IC814 Hijacking: Air India Pilot Recounts Spotting Passenger With Hand Grenade | Aviation News

Nearly 24 years ago on a December 24 evening, a passenger aircraft was cruising at 26,000 feet enroute from Kathmandu to Delhi when the captain noticed a person onboard wearing a monkey cap and holding a hand grenade and a revolver in his hands. From then, most of the nearly 180 passengers of the ill-fated plane had a harrowing time for eight days as the aircraft stopped at Amritsar, Lahore, Dubai and Kandahar. And one of the passengers was also killed. In the words of Devi Sharan, the captain of the Indian Airlines flight IC814 that was hijacked on December 24, 1999, “I had to live to save others” and that he dealt with terrorists who were well versed with aviation terminologies.

Recalling his experience at a briefing on Monday, Sharan said the flight took off from Kathmandu at around 4 pm and at around 4:40 pm when it was cruising at 26,000 feet, he knew something was wrong. As one of the senior-most flight personnel was going back from the cockpit after serving tea, Sharan saw a person with a monkey cap on, one hand grenade and one revolver in his hands.

“Immediately, I knew something was wrong,” he said and added that hijackers were well-read about Indian aviation as they could recognise the call sign of then Indian prime minister’s aircraft, which was in the vicinity. The hijackers wanted to land the aircraft at Lahore but Sharan told them that it cannot go there.
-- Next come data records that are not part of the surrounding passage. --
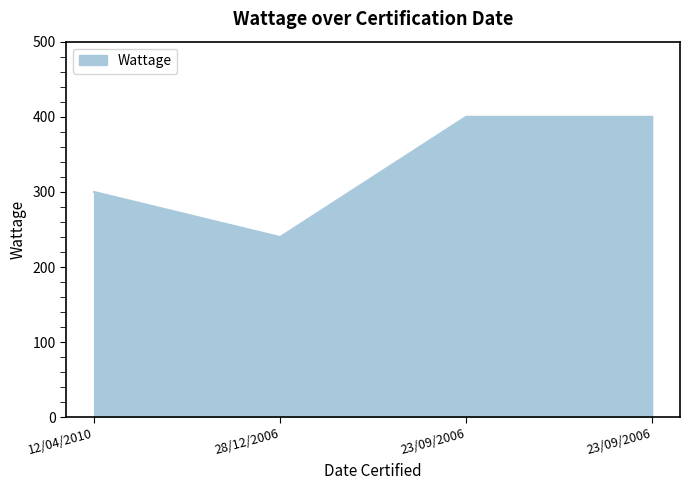

True or false: the data shows 427 at 28/12/2006.

False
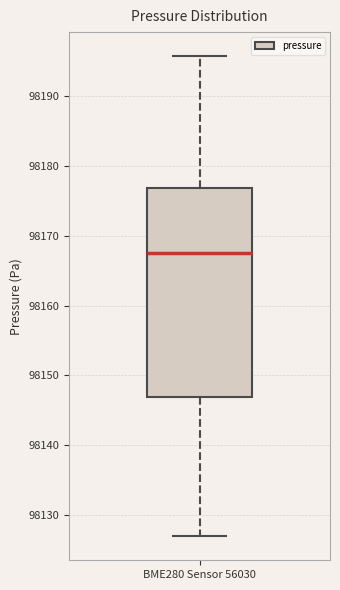

Read this box plot against the y-axis: the position of the median line, the range covered by the box, and the ends of both whiskers. The values are not printed on the chart, so give them approximately, as read against the axis.

median 98168, box 98147 to 98177, whiskers 98127 to 98196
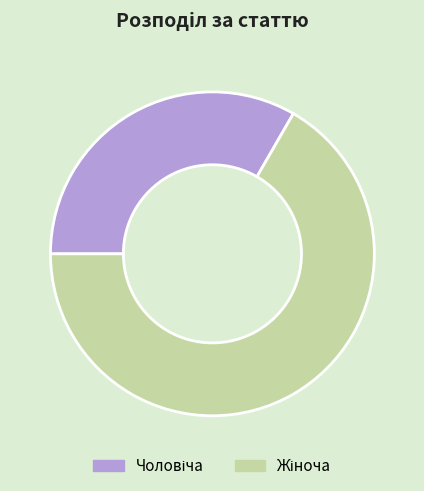

Is there any slice that represents more than half of the pie?

Yes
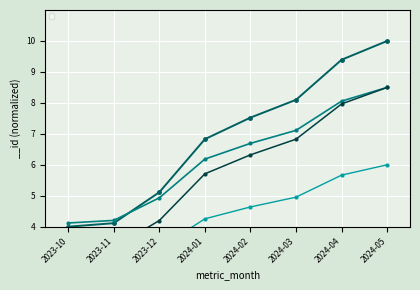

Reading right to left, extract all data points from this chart.

2024-05=10.0	2024-04=9.4	2024-03=8.1	2024-02=7.5	2024-01=6.8	2023-12=5.1	2023-11=4.1	2023-10=4.0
Then, one of them, asked which was the alternative airport and when Sharan told it was Mumbai, then the hijacker asked, “If you can go to Mumbai, then why can’t you go to Lahore, which is closer to Delhi”.
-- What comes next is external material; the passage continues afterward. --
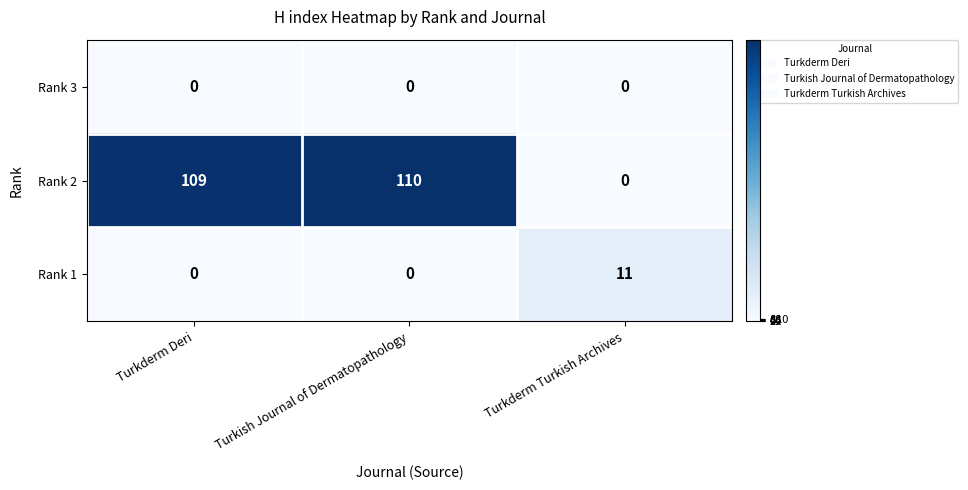

The Rank 2 series shows 35 at Turkderm Deri. True or false?

False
“I could understand that making fool of them was very difficult because they knew a lot of things, using words of aviation,” Sharan recalled. However, Sharan said he managed to convince them and landed the aircraft at Amristar. But as the hijackers, who had satellite phones, knew that a plane has taken off from Delhi with commandos, they wanted to fly out from there as they wanted a “heroic death and crash into Pakistan territory”, according to Sharan.

After calculating the available fuel, the nearest airport the plane could fly to was Lahore. However, Sharan said that Lahore ATC had switched off all lights and he decided to crash land the plane on a road but then the ATC communicated saying the runway is open. Sharan noted that there was a transponder in the cockpit that gave details to the ATC without any lights being on the runway.

After refuelling, the aircraft took off and landed in Dubai where few children, ladies and senior citizens were offloaded. The dead body of Rupin Katiyal, who was killed onboard, was also deplaned. On December 25, 1999, the plane landed at Kandahar and Sharan said, “There was no food coming, toilets (in the aircraft) were full and people were not eating at all”.

Finally, all were released on December 31. As Anil Sharma, who was the head of the cabin team on the IC814 flight, said at the briefing, this gentleman, referring to Sharan, was holding the aircraft for more than 24 hours. The five Pakistani hijackers were identified as Ibrahim Athar, Shahid Akhtar Sayed, Sunny Ahmed Qazi, Mistri Zahoor Ibrahim and Shakir.

They succeeded in their plans and secured the release of terrorists Maulana Masood Azhar, Sheikh Omar and Mushtaq Zargar in exchange for those onboard IC814. Sharan and Sharma shared their experiences at an event at the BCAS office in the national capital to mark the Aviation Security Culture Week that is being celebrated from July 31 to August 5.

A lot has changed since the 1999 hijacking of the plane and in the last nearly 24 years, there has been no incident of hijacking of an Indian aircraft. “Aviation security rules are important… We cannot afford a mistake,” the chief of the Bureau of Civil Aviation Security (BCAS) Zulfiquar Hasan said.